Look through the listing below for the string "lines". Show each line where it occurs.

BEGIN RECORD SET

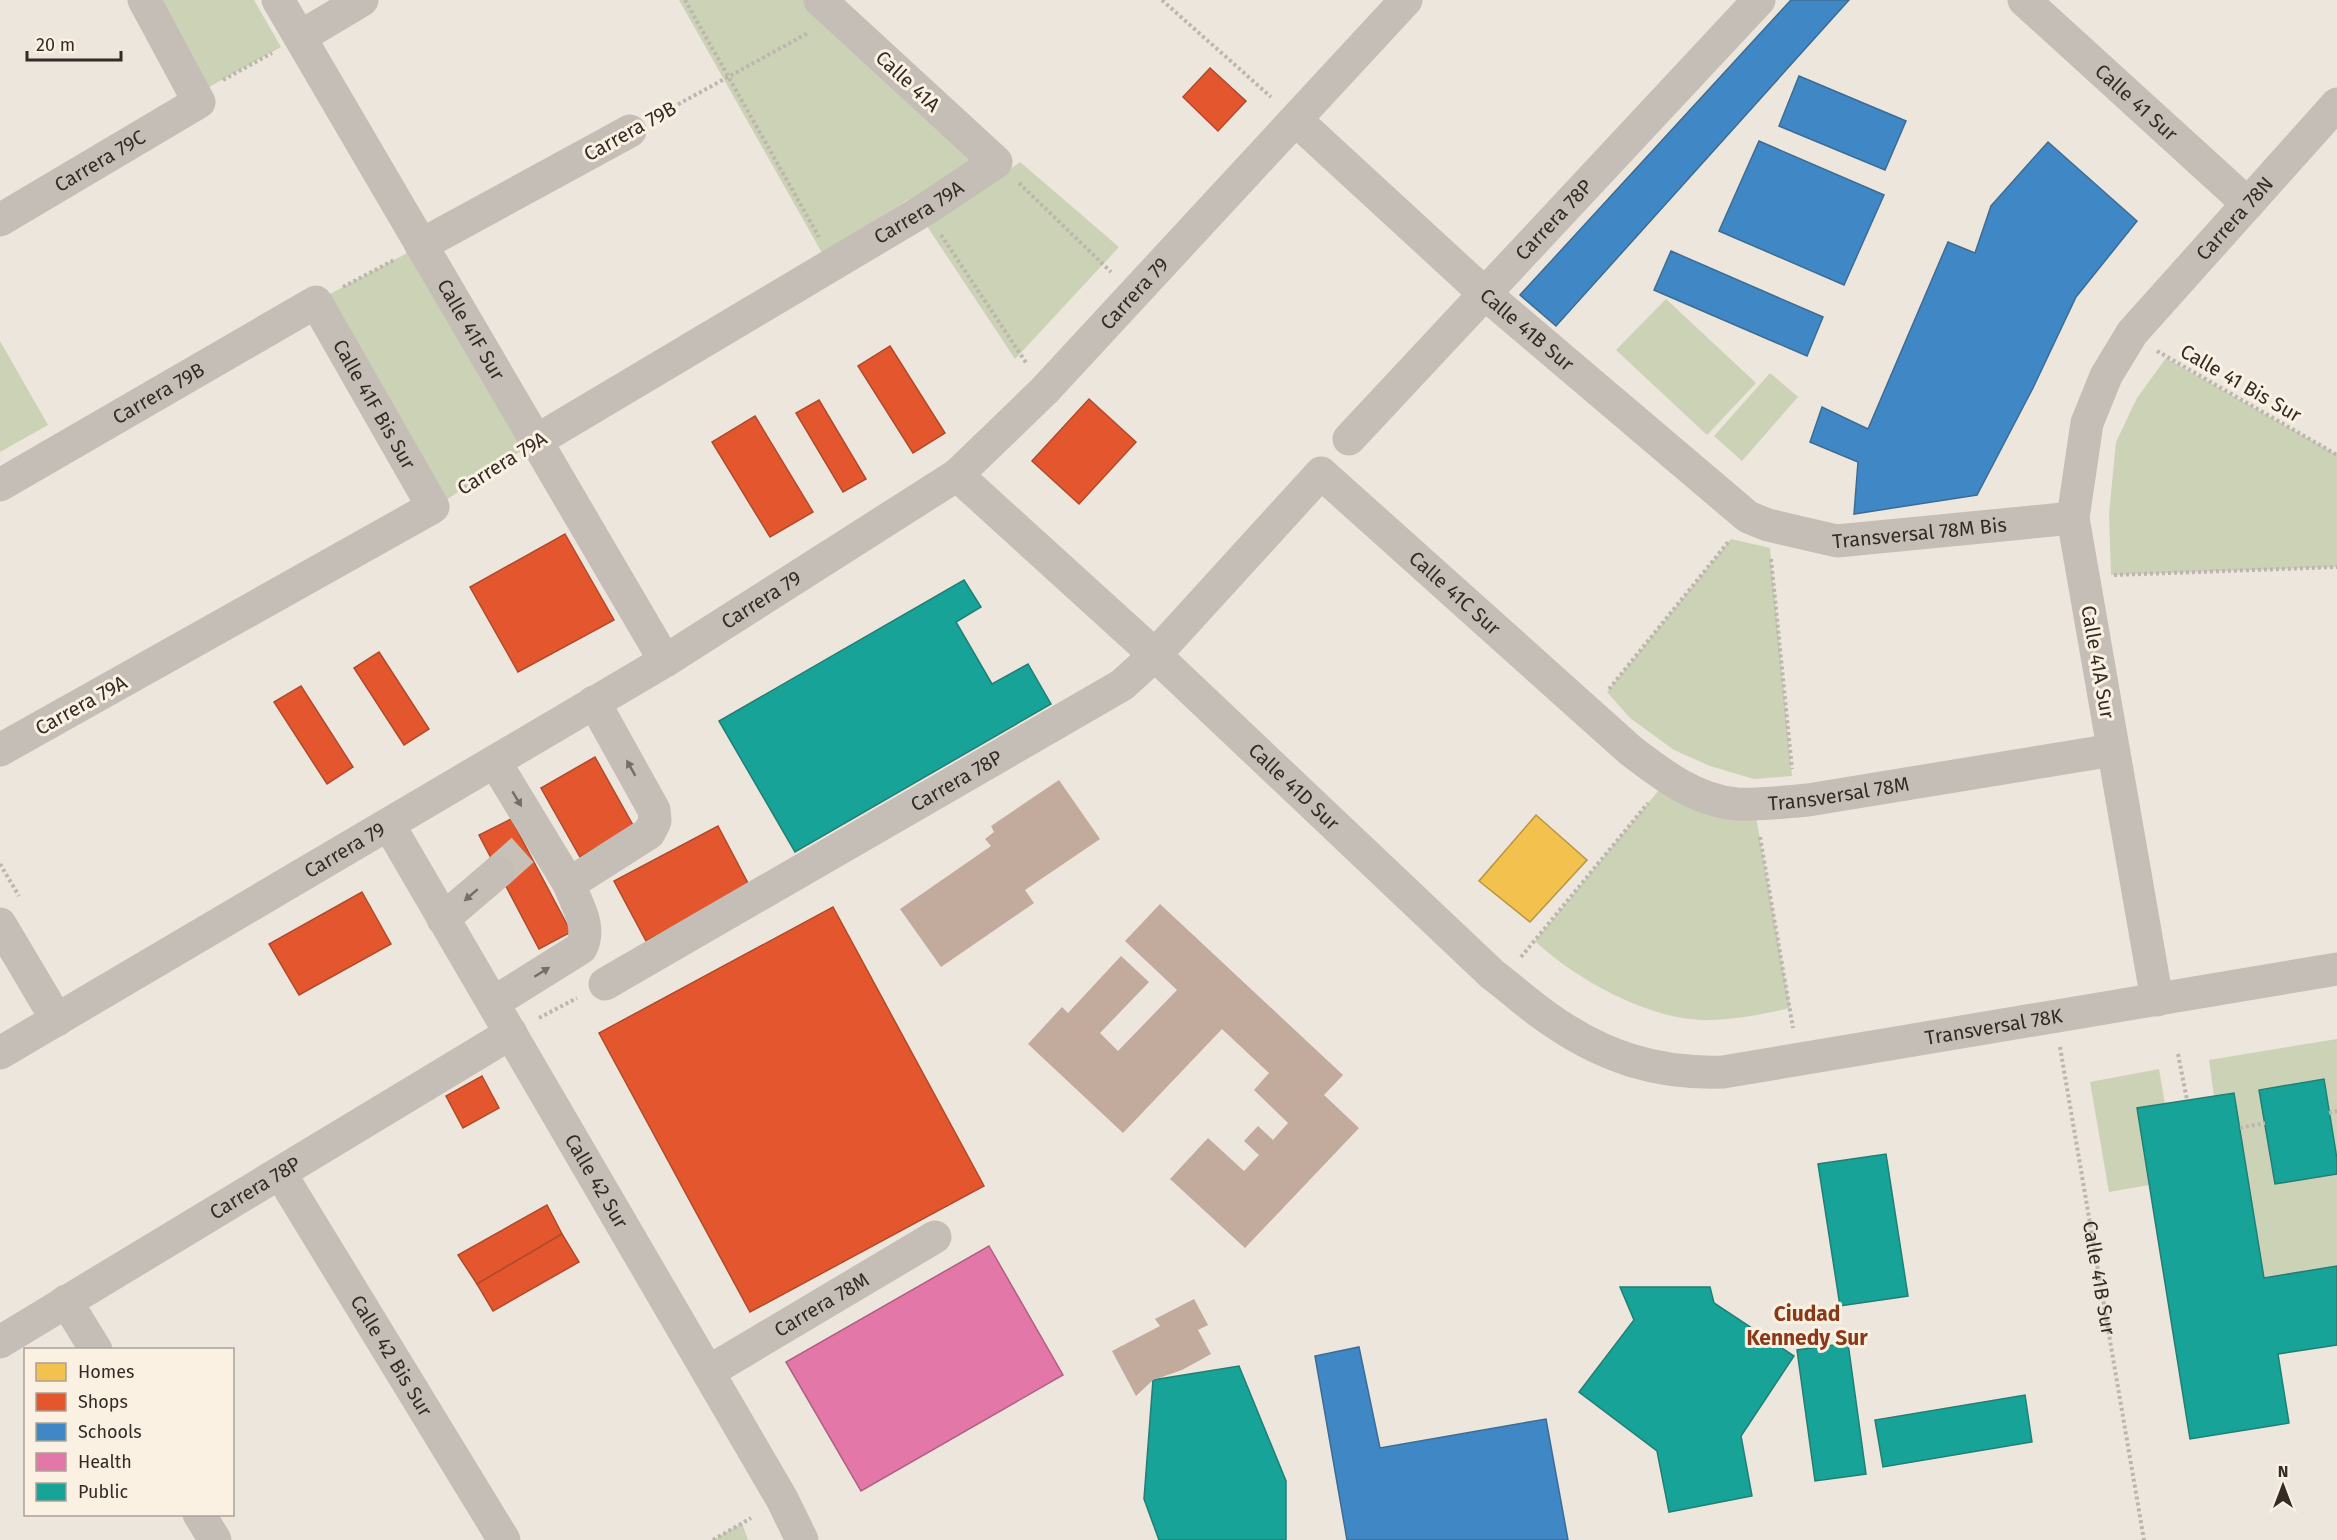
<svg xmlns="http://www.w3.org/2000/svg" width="2337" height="1540" viewBox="0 0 2337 1540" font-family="'Fira Sans',sans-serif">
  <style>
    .green { fill: #ccd2b5 }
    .homes { fill: #f2c14e; stroke: #b99442; stroke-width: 1.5 }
    .shops { fill: #e4572e; stroke: #b04a2b; stroke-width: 1.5 }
    .schools { fill: #3f88c5; stroke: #3c6c95; stroke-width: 1.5 }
    .health { fill: #e377a8; stroke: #af6081; stroke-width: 1.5 }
    .public { fill: #17a398; stroke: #207f76; stroke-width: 1.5 }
    .building { fill: #c2aa9d }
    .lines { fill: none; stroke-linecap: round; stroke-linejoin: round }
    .minor-tunnel { stroke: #c8c1b7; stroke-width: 33; stroke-dasharray: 33 16; stroke-linecap: butt }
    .path { stroke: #bdb6af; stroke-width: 4; stroke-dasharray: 3 3; stroke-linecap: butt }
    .minor { stroke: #c5beb6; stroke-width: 33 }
    .oneway { fill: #766d66 }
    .labels { text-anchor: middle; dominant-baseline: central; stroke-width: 6; stroke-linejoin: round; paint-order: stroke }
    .street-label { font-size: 20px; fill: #352b25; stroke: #faf1e3 }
    .neighbourhood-label { font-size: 21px; font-weight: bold; fill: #8a3918; stroke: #faf1e3 }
  </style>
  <rect width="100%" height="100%" fill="#ede6dc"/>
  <g class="green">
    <path d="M 160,0 L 254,0 L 281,47 L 209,87 Z"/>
    <path d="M 679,0 L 806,0 L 998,178 L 1020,162 L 1119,247 L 1015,359 L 909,199 L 822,253 Z"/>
    <path d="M 411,251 L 524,449 L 446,500 L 328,295 Z"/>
    <path d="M 1666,299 L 1756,383 L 1707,435 L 1616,350 Z"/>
    <path d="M 0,341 L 48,425 L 0,452 Z"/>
    <path d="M 2166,358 L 2337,455 L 2337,567 L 2111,575 L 2109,514 L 2116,442 L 2137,398 Z"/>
    <path d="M 1770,373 L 1798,397 L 1742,461 L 1714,436 Z"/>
    <path d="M 1731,539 L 1770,548 L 1792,776 L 1754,779 L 1710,766 L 1674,750 L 1630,718 L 1607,692 Z"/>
    <path d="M 1659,790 L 1756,817 L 1790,1008 C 1764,1014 1738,1019 1712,1020 C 1654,1023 1576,980 1535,941 Z"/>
    <path d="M 2337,1039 L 2337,1159 L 2324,1079 L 2259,1090 L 2275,1184 L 2337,1174 L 2337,1266 L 2264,1278 L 2234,1093 L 2214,1096 L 2209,1060 Z"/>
    <path d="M 2159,1069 L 2165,1104 L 2137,1108 L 2149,1185 L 2109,1192 L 2090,1082 Z"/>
    <path d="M 742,1523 L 748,1540 L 713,1540 Z"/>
  </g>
  <path class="homes" d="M 1536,815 L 1587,860 L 1530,922 L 1479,881 Z"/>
  <g class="shops">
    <path d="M 1210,68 L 1246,101 L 1218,131 L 1183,97 Z"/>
    <path d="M 890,346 L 945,433 L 913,453 L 858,366 Z"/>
    <path d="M 1089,399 L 1136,442 L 1079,504 L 1032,461 Z"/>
    <path d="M 819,400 L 866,479 L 843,492 L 796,413 Z"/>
    <path d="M 755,416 L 813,512 L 770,537 L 712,442 Z"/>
    <path d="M 565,534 L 614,620 L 518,672 L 470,587 Z"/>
    <path d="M 379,652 L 429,729 L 404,745 L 354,668 Z"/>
    <path d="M 301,686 L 353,767 L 327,784 L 274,702 Z"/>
    <path d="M 595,757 L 634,827 L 580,857 L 541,788 Z"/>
    <path d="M 511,819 L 571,932 L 539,949 L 479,835 Z"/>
    <path d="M 718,826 L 750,887 L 646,941 L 614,881 Z"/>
    <path d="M 362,892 L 391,944 L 299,995 L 269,944 Z"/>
    <path d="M 833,907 L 984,1186 L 750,1312 L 599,1033 Z"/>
    <path d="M 482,1076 L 499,1108 L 463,1128 L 446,1096 Z"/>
    <path d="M 547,1205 L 562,1234 L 477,1284 L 458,1255 Z"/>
    <path d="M 562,1234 L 579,1262 L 493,1311 L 477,1284 Z"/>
  </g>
  <g class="schools">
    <path d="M 1791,0 L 1849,0 L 1556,326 L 1520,295 Z"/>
    <path d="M 1799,76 L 1906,121 L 1885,170 L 1779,126 Z"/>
    <path d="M 1759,141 L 1884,195 L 1844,285 L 1719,231 Z"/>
    <path d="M 2048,142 L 2137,221 L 2076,297 L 2033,388 L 1977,495 L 1854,514 L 1858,462 L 1810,442 L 1822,407 L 1868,429 L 1948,242 L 1975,253 L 1991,206 Z"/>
    <path d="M 1671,251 L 1823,317 L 1807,356 L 1654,290 Z"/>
    <path d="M 1359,1347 L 1380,1448 L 1546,1419 L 1568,1540 L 1347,1540 L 1315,1356 Z"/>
  </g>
  <path class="health" d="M 989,1246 L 1063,1375 L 861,1491 L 786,1362 Z"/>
  <g class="public">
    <path d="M 964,580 L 981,607 L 956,622 L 992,684 L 1028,664 L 1051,704 L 795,852 L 719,721 Z"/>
    <path d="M 2324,1079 L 2337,1159 L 2337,1174 L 2275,1184 L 2259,1090 Z"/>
    <path d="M 2234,1093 L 2264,1278 L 2337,1266 L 2337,1345 L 2278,1354 L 2289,1423 L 2190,1439 L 2137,1108 Z"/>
    <path d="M 1886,1154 L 1908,1296 L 1840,1306 L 1818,1164 Z"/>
    <path d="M 1620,1287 L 1710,1287 L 1714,1303 L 1794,1356 L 1741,1436 L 1752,1496 L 1669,1512 L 1657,1451 L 1579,1392 L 1634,1320 Z"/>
    <path d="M 1848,1343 L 1866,1474 L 1815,1481 L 1797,1350 Z"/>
    <path d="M 1239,1366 L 1286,1481 L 1286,1540 L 1159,1540 L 1144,1499 L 1153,1380 Z"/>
    <path d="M 2025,1395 L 2032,1442 L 1883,1467 L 1875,1420 Z"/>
  </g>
  <g class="building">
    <path d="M 1059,780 L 1100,839 L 1025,890 L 1034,903 L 941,967 L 900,909 L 991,846 L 985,839 L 994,832 L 991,826 Z"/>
    <path d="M 1160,904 L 1343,1075 L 1324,1095 L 1359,1128 L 1245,1248 L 1170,1179 L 1208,1138 L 1244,1171 L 1259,1155 L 1244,1141 L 1258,1126 L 1273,1140 L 1288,1123 L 1254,1090 L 1269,1073 L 1222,1029 L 1123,1133 L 1028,1044 L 1062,1007 L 1068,1013 L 1121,956 L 1149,982 L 1100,1033 L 1118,1051 L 1177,990 L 1125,941 Z"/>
    <path d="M 1194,1299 L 1208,1325 L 1198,1330 L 1211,1354 L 1182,1370 L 1153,1380 L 1136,1396 L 1112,1351 L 1160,1326 L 1155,1319 Z"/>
  </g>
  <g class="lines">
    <path class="minor-tunnel" d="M 498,872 L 526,847"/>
    <g class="path">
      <path d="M 685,0 L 819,237"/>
      <path d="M 1162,0 L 1271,97"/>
      <path d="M 223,80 L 272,53"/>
      <path d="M 657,116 L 808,33"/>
      <path d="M 1019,183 L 1111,272"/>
      <path d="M 941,235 L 1027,364"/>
      <path d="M 343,287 L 394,260"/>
      <path d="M 2157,351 L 2337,455"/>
      <path d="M 459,491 L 511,458"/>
      <path d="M 1771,559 L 1792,769"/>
      <path d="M 2114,575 L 2337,567"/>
      <path d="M 1609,689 L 1729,541"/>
      <path d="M 1760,837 L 1793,1028"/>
      <path d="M 0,864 L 19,896"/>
      <path d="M 1521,957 L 1648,803"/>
      <path d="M 539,1018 L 577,998"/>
      <path id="s1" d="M 2060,1047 L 2144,1540"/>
      <path d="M 2178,1054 L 2187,1100"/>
      <path d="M 2329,1113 L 2337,1111"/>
      <path d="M 2240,1128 L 2265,1123"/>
      <path d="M 713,1540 L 751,1518"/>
    </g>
    <g class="minor">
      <path id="s2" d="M 278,0 L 665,661"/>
      <path id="s3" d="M 2024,0 L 2248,204"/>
      <path d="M 300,37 L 362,0"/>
      <path id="s4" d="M 1296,120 L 1484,293 L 1748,517 L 1768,525 L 1837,541 L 2073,518"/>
      <path id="s5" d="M 0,220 L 199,102 L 144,0"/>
      <path d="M 421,245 L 630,131"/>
      <path id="s6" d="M 1349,439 L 1759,0"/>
      <path id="s7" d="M 536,441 L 924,210 L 996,162 L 820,0"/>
      <path id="s8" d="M 957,475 L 1155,655 L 1493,975 C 1512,989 1529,1005 1548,1018 C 1603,1057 1656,1074 1723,1072 L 2337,969"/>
      <path id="s9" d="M 0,485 L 316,302 L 433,507 L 0,750"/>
      <path d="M 495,762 L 569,884"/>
      <path id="s10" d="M 389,825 L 782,1499 L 802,1540"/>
      <path d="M 443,919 L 498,872"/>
      <path d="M 0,924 L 57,1020"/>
      <path id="s11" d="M 605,984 L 1122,685 L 1155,655 L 1321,473 L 1630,750 C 1661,774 1696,801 1737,804 C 1761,805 1784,802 1808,800 L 2113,750"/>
      <path id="s12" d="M 2157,1000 L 2073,518 L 2087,423 L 2106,376 L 2132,333 L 2337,104"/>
      <path d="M 493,1003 L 581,948 C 592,927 577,905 569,884 L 649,833 L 655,821 L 654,810 L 594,702"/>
      <path id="s13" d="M 0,1053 L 665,661 L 957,475 L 1044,391 L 1406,0"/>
      <path id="s14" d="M 280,1173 L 504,1540"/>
      <path d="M 66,1301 L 96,1350"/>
      <path id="s15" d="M 0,1342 L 511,1033"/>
      <path id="s16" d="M 708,1372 L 935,1237"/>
      <path d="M 199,1514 L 215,1540"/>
    </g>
  </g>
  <defs><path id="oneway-solid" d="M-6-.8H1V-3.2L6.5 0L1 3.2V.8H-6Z" transform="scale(1.5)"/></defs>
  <g class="oneway">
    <use href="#oneway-solid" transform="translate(631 768) rotate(-119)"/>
    <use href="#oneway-solid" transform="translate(517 799) rotate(59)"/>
    <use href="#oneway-solid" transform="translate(471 895) rotate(139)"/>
    <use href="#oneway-solid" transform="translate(542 972) rotate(-32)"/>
  </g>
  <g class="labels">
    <g class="street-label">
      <text transform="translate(908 81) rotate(43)">Calle 41A</text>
      <text stroke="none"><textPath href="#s3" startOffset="152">Calle 41 Sur</textPath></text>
      <text transform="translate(630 131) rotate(-29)">Carrera 79B</text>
      <text stroke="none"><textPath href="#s5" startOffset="116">Carrera 79C</textPath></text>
      <text stroke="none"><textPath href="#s7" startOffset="446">Carrera 79A</textPath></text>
      <text stroke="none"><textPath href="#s6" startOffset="300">Carrera 78P</textPath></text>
      <text stroke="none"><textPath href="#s12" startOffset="840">Carrera 78N</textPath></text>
      <text stroke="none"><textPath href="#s13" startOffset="1372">Carrera 79</textPath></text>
      <text stroke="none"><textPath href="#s4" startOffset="312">Calle 41B Sur</textPath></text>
      <text stroke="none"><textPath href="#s2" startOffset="382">Calle 41F Sur</textPath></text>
      <text transform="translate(2241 383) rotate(30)">Calle 41 Bis Sur</text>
      <text stroke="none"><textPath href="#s9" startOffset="183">Carrera 79B</textPath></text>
      <text stroke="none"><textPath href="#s9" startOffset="483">Calle 41F Bis Sur</textPath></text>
      <text transform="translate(502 463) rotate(-32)">Carrera 79A</text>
      <text stroke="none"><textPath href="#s4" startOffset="777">Transversal 78M Bis</textPath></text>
      <text stroke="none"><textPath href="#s11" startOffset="1068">Calle 41C Sur</textPath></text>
      <text stroke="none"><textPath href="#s13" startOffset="886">Carrera 79</textPath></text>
      <text transform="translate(2098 662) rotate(80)">Calle 41A Sur</text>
      <text transform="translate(81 705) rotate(-29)">Carrera 79A</text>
      <text stroke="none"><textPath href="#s11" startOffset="406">Carrera 78P</textPath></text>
      <text stroke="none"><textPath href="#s8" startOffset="459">Calle 41D Sur</textPath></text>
      <text stroke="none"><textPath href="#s11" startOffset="1527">Transversal 78M</textPath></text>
      <text stroke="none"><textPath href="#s13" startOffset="400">Carrera 79</textPath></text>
      <text stroke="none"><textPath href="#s8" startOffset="1264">Transversal 78K</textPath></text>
      <text stroke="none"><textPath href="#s10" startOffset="412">Calle 42 Sur</textPath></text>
      <text stroke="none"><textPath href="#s15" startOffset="298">Carrera 78P</textPath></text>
      <text stroke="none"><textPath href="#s1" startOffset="234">Calle 41B Sur</textPath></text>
      <text stroke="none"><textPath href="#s16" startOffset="132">Carrera 78M</textPath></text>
      <text stroke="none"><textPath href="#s14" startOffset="214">Calle 42 Bis Sur</textPath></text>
    </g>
    <g class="neighbourhood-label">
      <text x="1807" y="1314">Ciudad<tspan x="1807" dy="24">Kennedy Sur</tspan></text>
    </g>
  </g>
  <rect x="24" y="1348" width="210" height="168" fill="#faf1e3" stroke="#aba297" stroke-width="1.5"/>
  <rect x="36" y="1363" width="30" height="18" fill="#f2c14e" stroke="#aba297" stroke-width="1.5"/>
  <text x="78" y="1378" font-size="18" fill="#352b25">Homes</text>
  <rect x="36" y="1393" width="30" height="18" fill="#e4572e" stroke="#aba297" stroke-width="1.5"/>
  <text x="78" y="1408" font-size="18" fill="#352b25">Shops</text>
  <rect x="36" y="1423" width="30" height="18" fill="#3f88c5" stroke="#aba297" stroke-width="1.5"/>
  <text x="78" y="1438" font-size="18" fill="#352b25">Schools</text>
  <rect x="36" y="1453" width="30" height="18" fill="#e377a8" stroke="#aba297" stroke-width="1.5"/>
  <text x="78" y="1468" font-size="18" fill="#352b25">Health</text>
  <rect x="36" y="1483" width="30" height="18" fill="#17a398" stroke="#aba297" stroke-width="1.5"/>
  <text x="78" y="1498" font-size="18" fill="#352b25">Public</text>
  <g transform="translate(2283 1486)" stroke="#faf1e3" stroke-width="4.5" paint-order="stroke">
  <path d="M0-4.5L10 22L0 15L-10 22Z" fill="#352b25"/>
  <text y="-9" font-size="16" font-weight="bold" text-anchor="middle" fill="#352b25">N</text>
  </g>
  <path d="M27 51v9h94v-9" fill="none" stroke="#352b25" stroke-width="3"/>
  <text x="36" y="51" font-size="18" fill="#352b25" stroke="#faf1e3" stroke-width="4.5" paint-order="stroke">20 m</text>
</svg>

END RECORD SET

• TASK OUTPUT:
    .lines { fill: none; stroke-linecap: round; stroke-linejoin: round }
  <g class="lines">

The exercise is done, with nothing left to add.